> _EXTRAIT FOURNI_:
Opinion
Cuba, les Etats-Unis et la lutte contre
le terrorisme
Salim
Lamrani
Dimanche 16 juin 2013
Opera Mundi
http://operamundi.uol.com.br/...
Les Etats-Unis viennent une nouvelle
fois d’inclure Cuba dans la liste des
pays soutenant le terrorisme, suscitant
l’ire de La Havane qui rejette une
accusation « arbitraire ».
Depuis 1982, Cuba fait partie de
la liste des nations soutenant le
terrorisme international, établie par le
Département d’Etat des Etats-Unis, avec
pour conséquence l’application de
diverses sanctions. L’administration
républicaine de Ronald Reagan avait
décidé d’inclure l’île en raison du
soutien apporté aux mouvements
révolutionnaires en Amérique latine,
notamment au Salvador. A l’époque, le
gouvernement conservateur avait décidé
de mettre un terme à la politique de
rapprochement avec La Havane entreprise
par son prédécesseur James Carter, qui
était sur le point de normaliser les
relations avec Cuba.
Dans son
dernier rapport rendu public le 30 mai
2013, Washington justifie le maintien de
La Havane au sein du groupe incluant
l’Iran, la Syrie et le Soudan, en
soulignant que « dans les années
passées, certains membres des Forces
armées révolutionnaires de Colombie
(FARC) ont été autorisées à trouver
refuge à Cuba ». Le rapport note
également que « le gouvernement cubain a
continué à abriter des fugitifs
recherchés aux Etats-Unis. Le
gouvernement cubain a également fourni
un soutien tels qu’un logement, des bons
alimentaires et un accès aux soins à ces
individus ». Enfin, le document fait
allusion à la présence de séparatistes
basques à Cuba[1].

> _LISTE DES ACTIVITÉS_:
A) Les affirmations suivantes sont-elles conformes à l'extrait fourni ? (i) Cuba figure sur la liste des pays soutenant le terrorisme depuis 1982. (ii) Le dernier rapport a été rendu public le 30 avril 2013. (iii) L'administration de Ronald Reagan était démocrate. Répondez par oui ou non et citez à chaque fois les mots décisifs de l'extrait.
B) Dans les enregistrements, renommez « COLMAP model name » en « COLMAP camera model » depuis le début jusqu'à la ligne contenant « dist [-0.036443, -0.044233] », celle-ci comprise. Redonnez ces lignes sans autre modification et sans les images.
L'extrait fourni et les enregistrements proviennent de sources différentes.

> _DONNÉES DISPONIBLES_:
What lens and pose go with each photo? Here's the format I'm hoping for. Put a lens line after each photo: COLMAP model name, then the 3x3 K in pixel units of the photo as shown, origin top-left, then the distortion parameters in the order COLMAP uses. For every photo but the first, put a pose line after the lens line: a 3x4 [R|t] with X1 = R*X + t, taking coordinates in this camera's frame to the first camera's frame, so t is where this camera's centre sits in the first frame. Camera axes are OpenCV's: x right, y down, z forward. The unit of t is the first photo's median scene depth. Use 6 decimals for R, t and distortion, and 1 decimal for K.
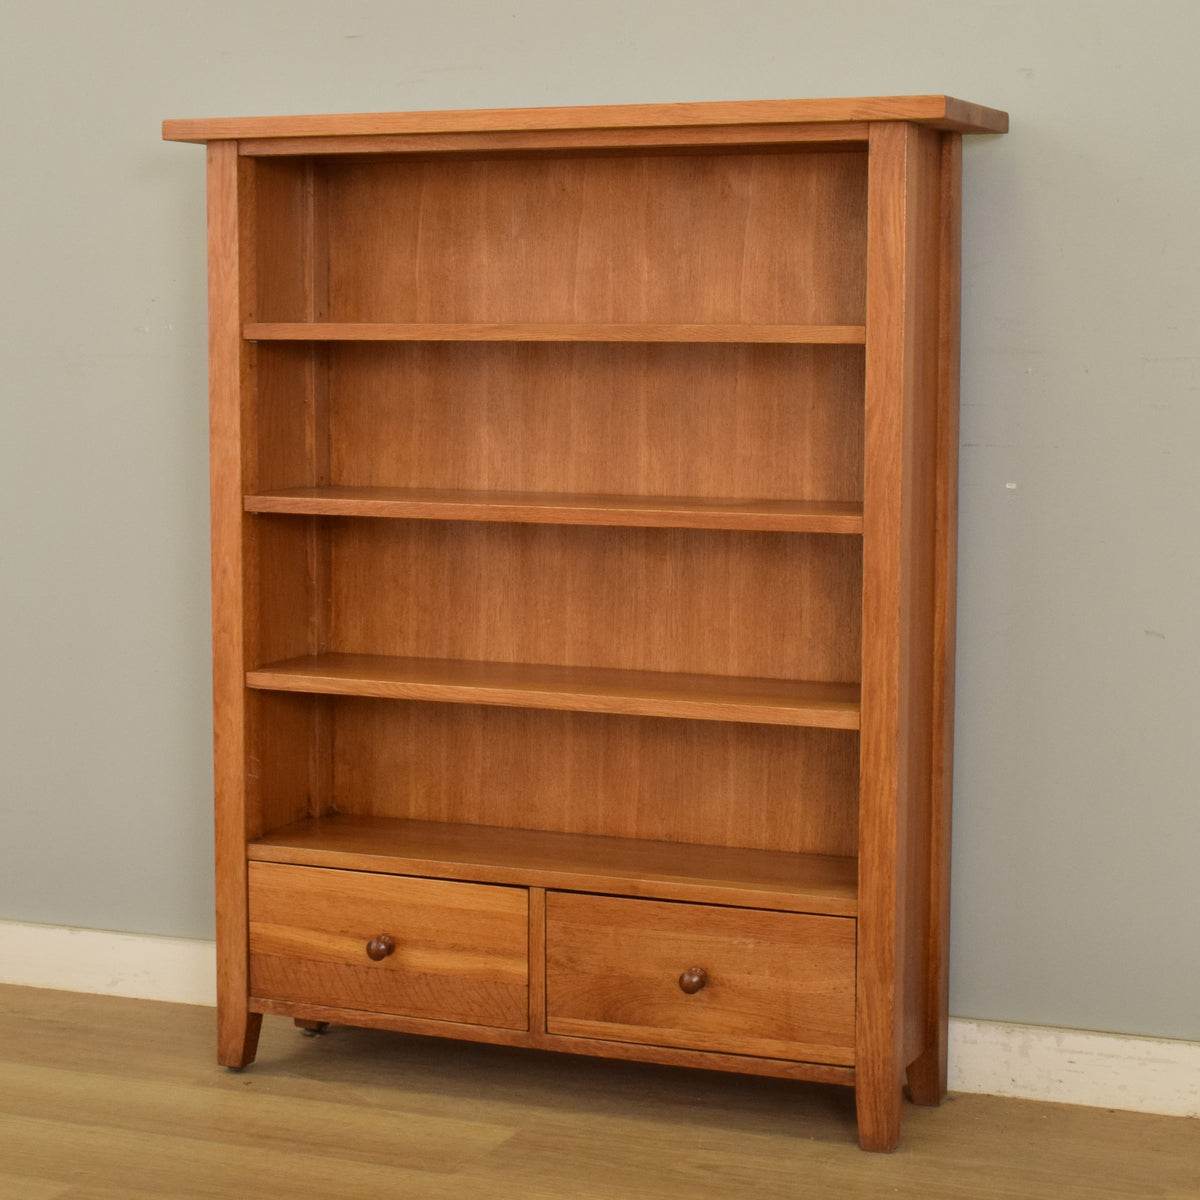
lens RADIAL K [[2641.6, 0, 600.0], [0, 2641.6, 600.0], [0, 0, 1]] dist [-0.041156, -0.022497]
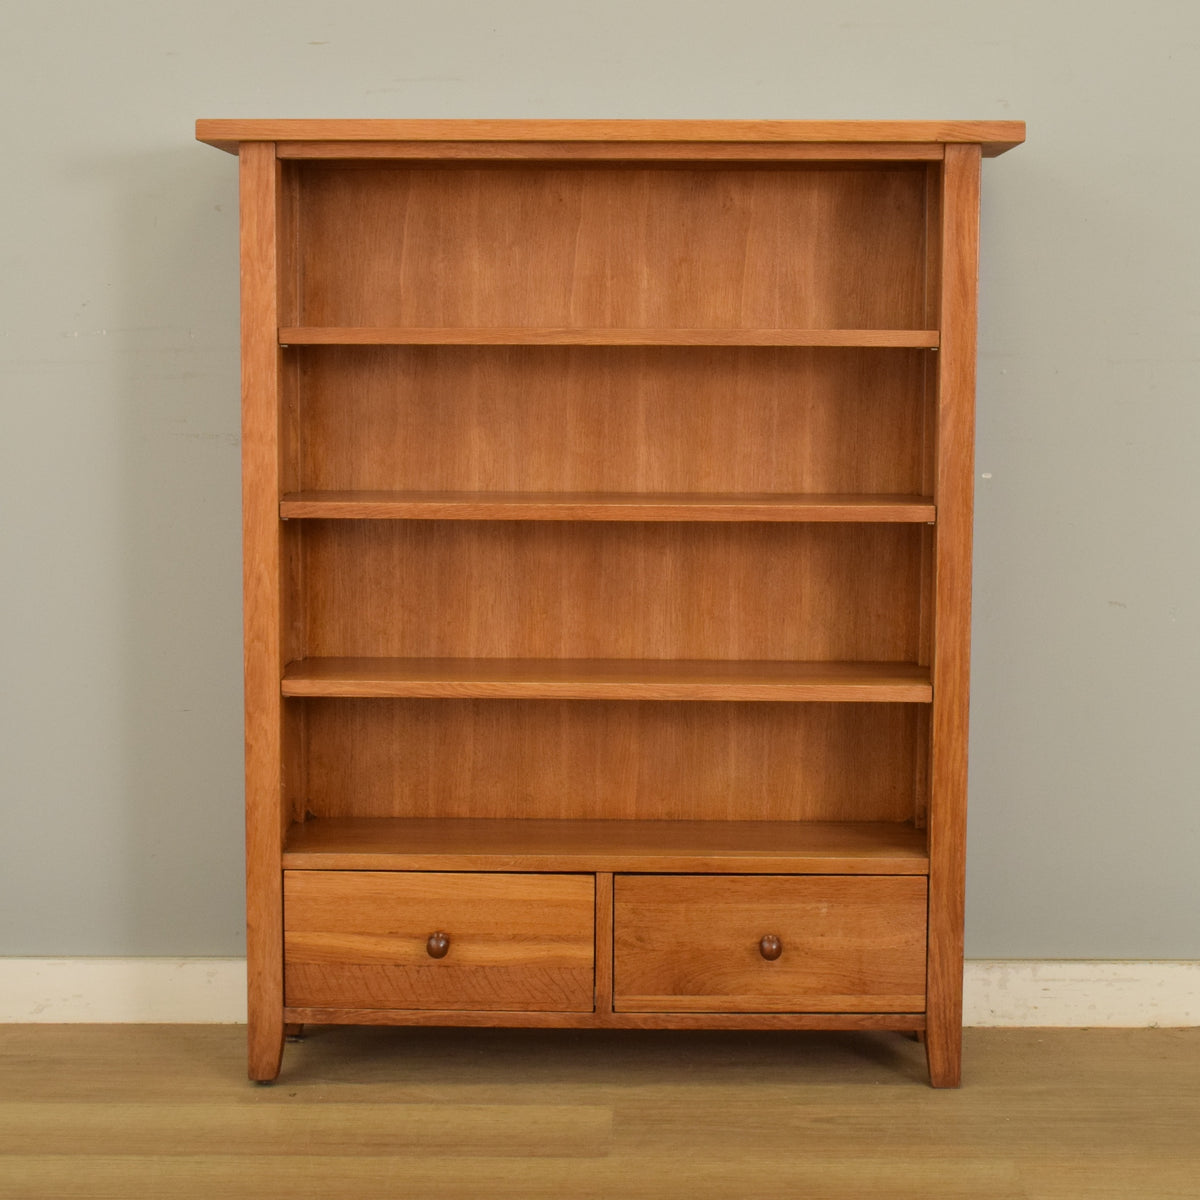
lens RADIAL K [[2405.5, 0, 600.1], [0, 2405.5, 585.9], [0, 0, 1]] dist [-0.036443, -0.044233]
pose [[0.927479, -0.037343, 0.372005, -0.364471], [0.037859, 0.999266, 0.005920, -0.009003], [-0.371953, 0.008593, 0.928212, 0.121244]]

> _PROBLÈMES RÉSOLUS_:
A)
(i) Oui : « Depuis 1982, Cuba fait partie de la liste des nations soutenant le terrorisme international ».
(ii) Non : « dernier rapport rendu public le 30 mai 2013 ».
(iii) Non : « L’administration républicaine de Ronald Reagan ».

B)
What lens and pose go with each photo? Here's the format I'm hoping for. Put a lens line after each photo: COLMAP camera model, then the 3x3 K in pixel units of the photo as shown, origin top-left, then the distortion parameters in the order COLMAP uses. For every photo but the first, put a pose line after the lens line: a 3x4 [R|t] with X1 = R*X + t, taking coordinates in this camera's frame to the first camera's frame, so t is where this camera's centre sits in the first frame. Camera axes are OpenCV's: x right, y down, z forward. The unit of t is the first photo's median scene depth. Use 6 decimals for R, t and distortion, and 1 decimal for K.
lens RADIAL K [[2641.6, 0, 600.0], [0, 2641.6, 600.0], [0, 0, 1]] dist [-0.041156, -0.022497]
lens RADIAL K [[2405.5, 0, 600.1], [0, 2405.5, 585.9], [0, 0, 1]] dist [-0.036443, -0.044233]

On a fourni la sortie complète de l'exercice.